▶ [PROBLEM STATEMENT]: Continue the essay below about spending Samhain away from San Francisco's Spiral Dance, starting right after its final sentence.

▶ [DOCUMENT PASSAGE]:
• • • • •
Moving into the Dark in Loving Kindness

by Reyasdottir

Last year, for the first time in nearly a decade, I spent Samhain far from the spectacle and splendor of San Francisco's Spiral Dance. It was quite a passage for me; before this year, I couldn't have imagined what it would mean to spend Samhain in any way other than organizing, schlepping, or helping to priestess the largest ritual of post-modern Witchcraft in the world.

I began studying magic with Reclaiming in 1990, and from the moment I commenced my studies, I found myself volunteering to work on public rituals. The Spiral Dance at that time was a fairly modest event: four hundred of us crammed into the Women's Building, trying like hell not to step on each other's toes as we tranced to the Isle of Apples, or later in the ritual as we moved through a sardine-like spiral dance. I was there when we moved to the Hall of Flowers at Golden Gate Park, a long and uncomfortable room in which we were able to jam nine hundred people, once again squeezed shoulder to shoulder throughout the ritual. And I was there when the decision was made to move to Fort Mason. I cheered when Madrone invited other arts and Pagan communities to join the celebration, taught myself how to priestess through a microphone (sort of), and learned to enjoy the revelry of more than a thousand ritual celebrants.

Up until this year, the only thing I knew about Witchcraft was San Francisco's Reclaiming tradition and its celebrations. But at Winter Solstice last year, my partner and I moved to Washington, DC, three thousand miles away from everything I knew about my religion. In San Francisco, the Reclaiming community and my spiritual life had been one and the same; here I didn't know what would happen. This entire year has been, in certain ways, a test of my faith.
• • • • •
▶ [DATA ENTRIES]:
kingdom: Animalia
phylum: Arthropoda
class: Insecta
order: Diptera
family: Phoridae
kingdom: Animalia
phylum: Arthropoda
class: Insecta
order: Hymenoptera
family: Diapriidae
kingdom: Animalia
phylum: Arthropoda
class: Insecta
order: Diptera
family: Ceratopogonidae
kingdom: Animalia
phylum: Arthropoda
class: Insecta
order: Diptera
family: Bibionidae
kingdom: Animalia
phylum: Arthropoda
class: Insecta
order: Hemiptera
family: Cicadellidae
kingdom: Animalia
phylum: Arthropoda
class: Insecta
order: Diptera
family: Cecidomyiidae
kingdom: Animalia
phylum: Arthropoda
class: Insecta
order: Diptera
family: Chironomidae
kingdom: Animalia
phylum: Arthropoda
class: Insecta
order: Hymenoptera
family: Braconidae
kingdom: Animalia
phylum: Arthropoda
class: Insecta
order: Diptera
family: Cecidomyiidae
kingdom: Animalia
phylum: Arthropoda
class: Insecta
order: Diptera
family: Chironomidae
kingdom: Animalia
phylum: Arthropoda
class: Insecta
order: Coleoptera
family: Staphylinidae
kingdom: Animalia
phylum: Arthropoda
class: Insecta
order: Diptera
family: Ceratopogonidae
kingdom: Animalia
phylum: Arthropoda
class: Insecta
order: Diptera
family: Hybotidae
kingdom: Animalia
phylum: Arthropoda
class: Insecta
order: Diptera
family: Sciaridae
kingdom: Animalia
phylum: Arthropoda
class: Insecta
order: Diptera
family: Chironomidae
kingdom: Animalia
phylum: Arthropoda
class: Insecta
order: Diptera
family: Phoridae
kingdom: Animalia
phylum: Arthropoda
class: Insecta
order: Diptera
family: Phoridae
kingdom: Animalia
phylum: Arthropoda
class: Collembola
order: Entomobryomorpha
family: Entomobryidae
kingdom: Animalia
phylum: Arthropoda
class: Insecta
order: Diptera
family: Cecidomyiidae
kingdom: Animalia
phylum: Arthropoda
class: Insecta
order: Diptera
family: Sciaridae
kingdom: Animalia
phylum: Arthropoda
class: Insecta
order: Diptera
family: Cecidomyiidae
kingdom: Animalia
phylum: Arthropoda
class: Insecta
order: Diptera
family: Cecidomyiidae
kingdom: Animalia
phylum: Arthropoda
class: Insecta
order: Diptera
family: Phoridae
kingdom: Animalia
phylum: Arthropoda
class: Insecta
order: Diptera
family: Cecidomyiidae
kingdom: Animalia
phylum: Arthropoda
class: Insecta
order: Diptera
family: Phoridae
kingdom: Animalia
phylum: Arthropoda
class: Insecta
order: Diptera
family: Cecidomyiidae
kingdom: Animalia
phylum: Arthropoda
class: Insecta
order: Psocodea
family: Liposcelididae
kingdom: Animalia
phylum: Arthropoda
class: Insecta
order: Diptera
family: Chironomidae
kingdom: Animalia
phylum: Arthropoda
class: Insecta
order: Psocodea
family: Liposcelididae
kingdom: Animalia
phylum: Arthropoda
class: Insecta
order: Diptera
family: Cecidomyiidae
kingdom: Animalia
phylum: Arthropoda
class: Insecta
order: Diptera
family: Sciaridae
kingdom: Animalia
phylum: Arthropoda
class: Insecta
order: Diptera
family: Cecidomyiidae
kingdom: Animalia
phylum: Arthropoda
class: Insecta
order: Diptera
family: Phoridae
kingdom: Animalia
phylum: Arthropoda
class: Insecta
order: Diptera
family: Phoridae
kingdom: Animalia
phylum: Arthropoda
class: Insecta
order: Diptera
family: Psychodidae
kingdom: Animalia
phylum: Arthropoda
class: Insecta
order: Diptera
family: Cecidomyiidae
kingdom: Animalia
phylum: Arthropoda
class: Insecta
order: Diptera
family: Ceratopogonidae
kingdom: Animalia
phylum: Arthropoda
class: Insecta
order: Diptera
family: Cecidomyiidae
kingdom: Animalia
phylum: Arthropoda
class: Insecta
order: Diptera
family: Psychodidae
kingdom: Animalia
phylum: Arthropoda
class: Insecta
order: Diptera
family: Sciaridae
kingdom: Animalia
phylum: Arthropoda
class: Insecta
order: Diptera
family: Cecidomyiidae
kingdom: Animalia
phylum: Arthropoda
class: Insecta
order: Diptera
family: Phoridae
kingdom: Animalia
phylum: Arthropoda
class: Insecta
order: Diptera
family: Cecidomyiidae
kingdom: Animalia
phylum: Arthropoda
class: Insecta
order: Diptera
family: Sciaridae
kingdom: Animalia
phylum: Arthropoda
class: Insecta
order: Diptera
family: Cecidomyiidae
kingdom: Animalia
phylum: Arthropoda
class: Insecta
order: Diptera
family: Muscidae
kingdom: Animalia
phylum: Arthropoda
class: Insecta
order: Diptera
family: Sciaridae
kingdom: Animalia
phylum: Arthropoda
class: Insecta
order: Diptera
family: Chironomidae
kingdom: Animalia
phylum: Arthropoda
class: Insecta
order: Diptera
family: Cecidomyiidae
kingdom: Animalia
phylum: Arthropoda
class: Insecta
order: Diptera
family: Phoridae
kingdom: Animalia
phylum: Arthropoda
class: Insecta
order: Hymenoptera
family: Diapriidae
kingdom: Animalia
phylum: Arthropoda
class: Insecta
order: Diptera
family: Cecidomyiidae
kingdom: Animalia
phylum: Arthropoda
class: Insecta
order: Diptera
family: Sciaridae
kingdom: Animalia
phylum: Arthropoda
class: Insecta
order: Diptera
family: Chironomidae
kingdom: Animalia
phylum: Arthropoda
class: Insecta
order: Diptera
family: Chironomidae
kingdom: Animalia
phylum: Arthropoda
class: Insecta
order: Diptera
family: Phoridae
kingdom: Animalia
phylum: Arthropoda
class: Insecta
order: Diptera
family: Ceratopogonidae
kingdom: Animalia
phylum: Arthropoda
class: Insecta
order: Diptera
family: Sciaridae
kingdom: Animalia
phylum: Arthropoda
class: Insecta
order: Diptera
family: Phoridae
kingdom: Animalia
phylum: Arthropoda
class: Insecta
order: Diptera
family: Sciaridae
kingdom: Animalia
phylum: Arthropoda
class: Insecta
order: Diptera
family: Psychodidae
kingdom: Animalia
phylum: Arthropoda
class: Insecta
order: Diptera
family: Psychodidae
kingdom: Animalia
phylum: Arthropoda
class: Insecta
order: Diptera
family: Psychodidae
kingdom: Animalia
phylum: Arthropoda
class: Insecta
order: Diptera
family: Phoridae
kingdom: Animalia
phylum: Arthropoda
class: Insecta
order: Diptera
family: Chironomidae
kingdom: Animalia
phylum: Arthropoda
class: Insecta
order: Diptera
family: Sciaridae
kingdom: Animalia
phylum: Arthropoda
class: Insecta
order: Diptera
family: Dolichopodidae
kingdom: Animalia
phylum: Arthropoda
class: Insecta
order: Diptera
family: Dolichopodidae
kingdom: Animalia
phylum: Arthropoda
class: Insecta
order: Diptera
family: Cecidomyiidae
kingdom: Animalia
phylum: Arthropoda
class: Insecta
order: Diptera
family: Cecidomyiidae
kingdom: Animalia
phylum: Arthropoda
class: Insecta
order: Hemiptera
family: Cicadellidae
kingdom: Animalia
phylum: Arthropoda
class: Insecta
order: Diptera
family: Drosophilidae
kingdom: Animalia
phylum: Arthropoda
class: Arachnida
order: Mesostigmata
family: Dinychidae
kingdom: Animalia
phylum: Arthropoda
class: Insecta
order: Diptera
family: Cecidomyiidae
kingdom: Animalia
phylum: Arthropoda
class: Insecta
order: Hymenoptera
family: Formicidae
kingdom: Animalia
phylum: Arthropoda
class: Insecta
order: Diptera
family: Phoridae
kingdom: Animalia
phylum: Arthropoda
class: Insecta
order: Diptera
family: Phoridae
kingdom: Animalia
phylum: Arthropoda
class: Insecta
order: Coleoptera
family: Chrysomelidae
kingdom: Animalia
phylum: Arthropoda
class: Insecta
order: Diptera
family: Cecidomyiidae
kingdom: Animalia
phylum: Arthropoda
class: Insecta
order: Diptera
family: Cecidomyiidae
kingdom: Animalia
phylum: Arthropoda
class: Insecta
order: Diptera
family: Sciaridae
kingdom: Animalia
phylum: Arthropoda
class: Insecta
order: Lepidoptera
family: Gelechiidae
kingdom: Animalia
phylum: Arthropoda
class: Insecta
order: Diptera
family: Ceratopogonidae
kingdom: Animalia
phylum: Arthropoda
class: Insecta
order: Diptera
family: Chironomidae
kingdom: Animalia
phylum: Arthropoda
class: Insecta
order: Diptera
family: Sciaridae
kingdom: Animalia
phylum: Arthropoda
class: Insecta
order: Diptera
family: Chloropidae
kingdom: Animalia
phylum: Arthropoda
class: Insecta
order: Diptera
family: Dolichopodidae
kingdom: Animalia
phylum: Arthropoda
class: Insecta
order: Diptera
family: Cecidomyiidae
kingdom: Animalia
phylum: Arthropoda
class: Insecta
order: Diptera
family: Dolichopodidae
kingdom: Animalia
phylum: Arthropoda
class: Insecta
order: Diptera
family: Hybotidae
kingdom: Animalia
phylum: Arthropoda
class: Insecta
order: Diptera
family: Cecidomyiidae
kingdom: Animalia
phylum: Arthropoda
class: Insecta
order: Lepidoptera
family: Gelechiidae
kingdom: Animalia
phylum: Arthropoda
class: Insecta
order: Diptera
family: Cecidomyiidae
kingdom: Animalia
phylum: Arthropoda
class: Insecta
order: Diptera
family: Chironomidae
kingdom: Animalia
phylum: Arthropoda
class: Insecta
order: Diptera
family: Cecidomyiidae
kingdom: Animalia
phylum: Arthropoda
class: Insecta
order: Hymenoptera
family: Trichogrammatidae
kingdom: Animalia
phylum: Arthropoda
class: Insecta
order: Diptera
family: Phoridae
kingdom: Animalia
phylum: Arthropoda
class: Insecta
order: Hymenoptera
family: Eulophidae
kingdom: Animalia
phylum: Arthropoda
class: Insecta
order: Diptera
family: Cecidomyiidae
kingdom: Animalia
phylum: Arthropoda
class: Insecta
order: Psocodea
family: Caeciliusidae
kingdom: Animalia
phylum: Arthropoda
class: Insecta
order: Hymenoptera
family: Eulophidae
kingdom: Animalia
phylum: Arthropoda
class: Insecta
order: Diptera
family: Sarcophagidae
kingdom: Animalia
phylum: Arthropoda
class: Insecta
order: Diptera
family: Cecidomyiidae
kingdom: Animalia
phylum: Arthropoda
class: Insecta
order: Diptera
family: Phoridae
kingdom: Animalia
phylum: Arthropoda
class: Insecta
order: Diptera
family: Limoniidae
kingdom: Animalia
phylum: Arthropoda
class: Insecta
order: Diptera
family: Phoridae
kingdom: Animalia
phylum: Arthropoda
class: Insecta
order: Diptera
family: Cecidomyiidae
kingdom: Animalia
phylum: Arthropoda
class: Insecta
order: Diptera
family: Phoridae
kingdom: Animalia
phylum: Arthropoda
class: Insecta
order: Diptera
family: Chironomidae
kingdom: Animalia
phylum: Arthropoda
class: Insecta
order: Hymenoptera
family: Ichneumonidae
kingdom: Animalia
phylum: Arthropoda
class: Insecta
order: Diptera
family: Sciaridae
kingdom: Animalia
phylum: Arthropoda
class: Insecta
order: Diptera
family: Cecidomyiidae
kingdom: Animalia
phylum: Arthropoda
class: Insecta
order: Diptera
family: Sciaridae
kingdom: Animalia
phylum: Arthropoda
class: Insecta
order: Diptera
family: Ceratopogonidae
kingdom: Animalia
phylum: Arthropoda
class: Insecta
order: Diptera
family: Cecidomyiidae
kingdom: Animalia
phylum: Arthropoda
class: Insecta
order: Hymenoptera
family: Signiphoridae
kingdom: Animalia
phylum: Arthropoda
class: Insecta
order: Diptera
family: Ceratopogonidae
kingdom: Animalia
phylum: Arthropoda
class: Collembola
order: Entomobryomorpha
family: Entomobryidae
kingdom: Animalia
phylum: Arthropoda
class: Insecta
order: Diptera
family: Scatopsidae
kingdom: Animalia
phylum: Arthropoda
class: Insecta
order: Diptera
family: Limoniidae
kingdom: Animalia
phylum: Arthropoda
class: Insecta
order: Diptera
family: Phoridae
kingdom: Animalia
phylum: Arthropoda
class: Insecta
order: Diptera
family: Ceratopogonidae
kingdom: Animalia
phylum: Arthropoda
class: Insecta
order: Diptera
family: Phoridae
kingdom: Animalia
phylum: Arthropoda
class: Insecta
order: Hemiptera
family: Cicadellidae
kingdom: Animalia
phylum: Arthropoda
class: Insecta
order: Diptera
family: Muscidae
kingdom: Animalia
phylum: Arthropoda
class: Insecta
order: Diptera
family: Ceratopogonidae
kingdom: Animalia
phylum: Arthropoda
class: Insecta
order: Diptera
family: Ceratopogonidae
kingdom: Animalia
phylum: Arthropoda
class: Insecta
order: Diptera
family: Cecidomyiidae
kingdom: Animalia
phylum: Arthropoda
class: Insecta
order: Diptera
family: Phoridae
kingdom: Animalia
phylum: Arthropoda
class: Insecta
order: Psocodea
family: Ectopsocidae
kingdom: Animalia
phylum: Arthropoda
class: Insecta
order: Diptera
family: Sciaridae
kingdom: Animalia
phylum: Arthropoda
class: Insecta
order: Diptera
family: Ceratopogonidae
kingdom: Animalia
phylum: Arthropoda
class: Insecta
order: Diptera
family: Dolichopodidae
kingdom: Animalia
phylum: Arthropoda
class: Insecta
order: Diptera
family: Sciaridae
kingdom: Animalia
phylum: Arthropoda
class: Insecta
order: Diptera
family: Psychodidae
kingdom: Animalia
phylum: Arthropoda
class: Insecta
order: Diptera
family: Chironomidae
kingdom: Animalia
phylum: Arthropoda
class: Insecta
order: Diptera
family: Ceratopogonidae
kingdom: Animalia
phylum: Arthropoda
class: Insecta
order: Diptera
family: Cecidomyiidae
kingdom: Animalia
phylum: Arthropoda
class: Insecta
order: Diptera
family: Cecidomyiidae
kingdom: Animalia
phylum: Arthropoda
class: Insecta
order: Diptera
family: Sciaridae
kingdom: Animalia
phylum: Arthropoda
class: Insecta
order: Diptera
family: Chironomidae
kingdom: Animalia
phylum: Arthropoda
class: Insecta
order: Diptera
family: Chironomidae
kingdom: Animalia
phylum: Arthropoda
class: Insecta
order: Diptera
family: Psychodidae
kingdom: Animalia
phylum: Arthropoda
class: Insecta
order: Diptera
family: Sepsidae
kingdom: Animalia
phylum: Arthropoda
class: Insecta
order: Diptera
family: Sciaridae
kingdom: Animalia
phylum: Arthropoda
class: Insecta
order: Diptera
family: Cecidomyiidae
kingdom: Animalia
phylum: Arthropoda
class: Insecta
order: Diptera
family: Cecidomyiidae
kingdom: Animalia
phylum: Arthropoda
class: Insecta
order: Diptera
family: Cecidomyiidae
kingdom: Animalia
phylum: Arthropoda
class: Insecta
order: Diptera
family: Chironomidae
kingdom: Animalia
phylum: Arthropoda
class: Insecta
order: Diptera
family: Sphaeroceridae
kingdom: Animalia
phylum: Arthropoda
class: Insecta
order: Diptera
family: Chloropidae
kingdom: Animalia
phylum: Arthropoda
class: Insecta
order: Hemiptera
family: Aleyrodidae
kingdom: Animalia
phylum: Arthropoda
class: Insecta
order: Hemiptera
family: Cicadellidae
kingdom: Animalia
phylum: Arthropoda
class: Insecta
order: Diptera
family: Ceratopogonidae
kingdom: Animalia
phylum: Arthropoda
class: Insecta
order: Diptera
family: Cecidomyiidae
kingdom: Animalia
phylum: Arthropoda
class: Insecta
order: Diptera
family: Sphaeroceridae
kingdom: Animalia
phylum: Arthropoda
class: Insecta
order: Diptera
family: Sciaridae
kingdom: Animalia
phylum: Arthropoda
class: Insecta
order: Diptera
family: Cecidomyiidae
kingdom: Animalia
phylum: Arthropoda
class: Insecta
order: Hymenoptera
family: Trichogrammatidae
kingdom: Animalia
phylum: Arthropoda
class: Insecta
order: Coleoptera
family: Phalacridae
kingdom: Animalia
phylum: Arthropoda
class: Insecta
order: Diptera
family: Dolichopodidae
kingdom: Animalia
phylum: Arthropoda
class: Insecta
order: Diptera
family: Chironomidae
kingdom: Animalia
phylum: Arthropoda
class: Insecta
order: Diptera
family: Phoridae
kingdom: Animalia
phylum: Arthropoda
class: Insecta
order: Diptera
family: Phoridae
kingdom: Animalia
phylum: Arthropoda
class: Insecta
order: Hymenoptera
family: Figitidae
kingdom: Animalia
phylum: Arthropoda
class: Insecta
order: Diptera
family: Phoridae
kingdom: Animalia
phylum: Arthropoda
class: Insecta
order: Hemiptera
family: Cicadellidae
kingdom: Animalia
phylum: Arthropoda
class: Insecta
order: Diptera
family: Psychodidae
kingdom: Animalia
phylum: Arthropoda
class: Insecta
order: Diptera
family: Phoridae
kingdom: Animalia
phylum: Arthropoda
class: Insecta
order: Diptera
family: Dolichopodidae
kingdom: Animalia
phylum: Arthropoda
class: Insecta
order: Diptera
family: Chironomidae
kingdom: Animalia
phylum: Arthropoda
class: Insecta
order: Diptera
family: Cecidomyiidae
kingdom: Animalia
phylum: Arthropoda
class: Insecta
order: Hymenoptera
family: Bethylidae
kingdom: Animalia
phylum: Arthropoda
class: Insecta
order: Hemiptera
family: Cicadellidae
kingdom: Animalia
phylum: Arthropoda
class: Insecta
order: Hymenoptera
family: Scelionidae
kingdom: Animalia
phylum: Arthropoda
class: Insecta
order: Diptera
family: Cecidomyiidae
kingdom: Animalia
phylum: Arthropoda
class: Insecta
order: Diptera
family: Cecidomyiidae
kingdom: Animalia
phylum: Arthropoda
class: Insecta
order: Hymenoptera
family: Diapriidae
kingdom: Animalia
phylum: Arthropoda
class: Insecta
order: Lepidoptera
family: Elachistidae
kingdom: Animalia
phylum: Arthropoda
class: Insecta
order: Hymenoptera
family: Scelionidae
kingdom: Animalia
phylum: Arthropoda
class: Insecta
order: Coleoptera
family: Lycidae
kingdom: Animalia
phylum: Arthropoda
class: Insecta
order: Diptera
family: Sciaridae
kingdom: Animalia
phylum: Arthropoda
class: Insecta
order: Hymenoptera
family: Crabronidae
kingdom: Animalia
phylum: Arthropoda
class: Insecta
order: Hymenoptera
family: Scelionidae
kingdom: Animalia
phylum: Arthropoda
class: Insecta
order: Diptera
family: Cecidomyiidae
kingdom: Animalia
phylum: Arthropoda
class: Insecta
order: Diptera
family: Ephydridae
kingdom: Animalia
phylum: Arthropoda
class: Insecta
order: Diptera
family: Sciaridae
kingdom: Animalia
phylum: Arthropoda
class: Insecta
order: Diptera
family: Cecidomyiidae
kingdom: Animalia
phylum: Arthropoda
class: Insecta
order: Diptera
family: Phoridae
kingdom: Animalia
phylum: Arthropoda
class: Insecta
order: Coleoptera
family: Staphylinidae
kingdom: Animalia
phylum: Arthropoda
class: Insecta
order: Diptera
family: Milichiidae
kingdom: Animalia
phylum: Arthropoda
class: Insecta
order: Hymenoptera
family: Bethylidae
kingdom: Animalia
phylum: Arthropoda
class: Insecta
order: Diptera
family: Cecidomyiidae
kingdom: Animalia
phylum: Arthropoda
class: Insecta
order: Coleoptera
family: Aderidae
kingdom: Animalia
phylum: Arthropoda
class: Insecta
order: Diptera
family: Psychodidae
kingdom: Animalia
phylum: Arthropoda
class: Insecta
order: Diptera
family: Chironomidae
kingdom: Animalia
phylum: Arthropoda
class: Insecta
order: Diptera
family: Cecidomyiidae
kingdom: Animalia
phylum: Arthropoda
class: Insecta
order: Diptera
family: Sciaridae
• • • • •
▶ [RESPONSE TO THIS TASK]:
I felt a lot of trepidation when I looked ahead to Samhain, worrying that I'd end up watching TV alone instead of properly observing the holiday which meant so much to me during my years in San Francisco. But I shouldn't have worried. As the days grew shorter following Summer Solstice, the Dead began arriving in droves, whispering, whispering in my ears about what I might do to celebrate. I had enough faith to realize, even at the height of last summer, that the holiday itself would inspire me to create some kind of ritual.

Right around Lammas, the thought came into my head that maybe I could do some kind of ritual at Arlington Cemetery — an odd thought, especially for me. I grew up in a family of rabid pacifists and literally have no way of imagining what it would be like to be a soldier. (My parents discouraged me from joining the Girl Scouts, for instance, because they thought of it as a paramilitary organization.) But I had visited some of the war memorials on the National Mall, and was moved by these tributes. Also, I couldn't help but notice how many dead soldiers there are roaming through Washington, still fighting whatever fight they were involved in when they died. There are ghosts everywhere! It's my opinion that these dead and limping soldiers contribute in a big way to the paranoia and claustrophobia that are central to the mood of the White House and Capitol Hill.

Initially, I imagined a Reclaiming-like ritual — a public ritual of transformation, maybe cutting a portal the way Patti Martin taught me, so that the troops, still marching, still fighting, still serving their country, might cross over to a place of peace and healing, from where they might advise those of us who still think it's a great idea to wage war. It was quite an ambitious plan — Arlington has 250,000 graves, all of them for members of the military and their families. The Dead from every national conflict are buried there.

One visit to the cemetery put my delusions of grandeur to rest. From the moment I walked through the gate, I was almost knocked down by the confusion, disorientation, fear and anger I felt coming from the neat and orderly lines of headstones. I left in a hurry, and it took the rest of the day to calm myself down. I thought to myself that my idea had been crazy, that maybe I could find another cemetery in the area where I could do some kind of Samhain ritual.

But the whispering in my ears continued. And so, a couple of weeks later, I found myself again emerging from the Arlington subway stop into what is called "our nation's most holy shrine."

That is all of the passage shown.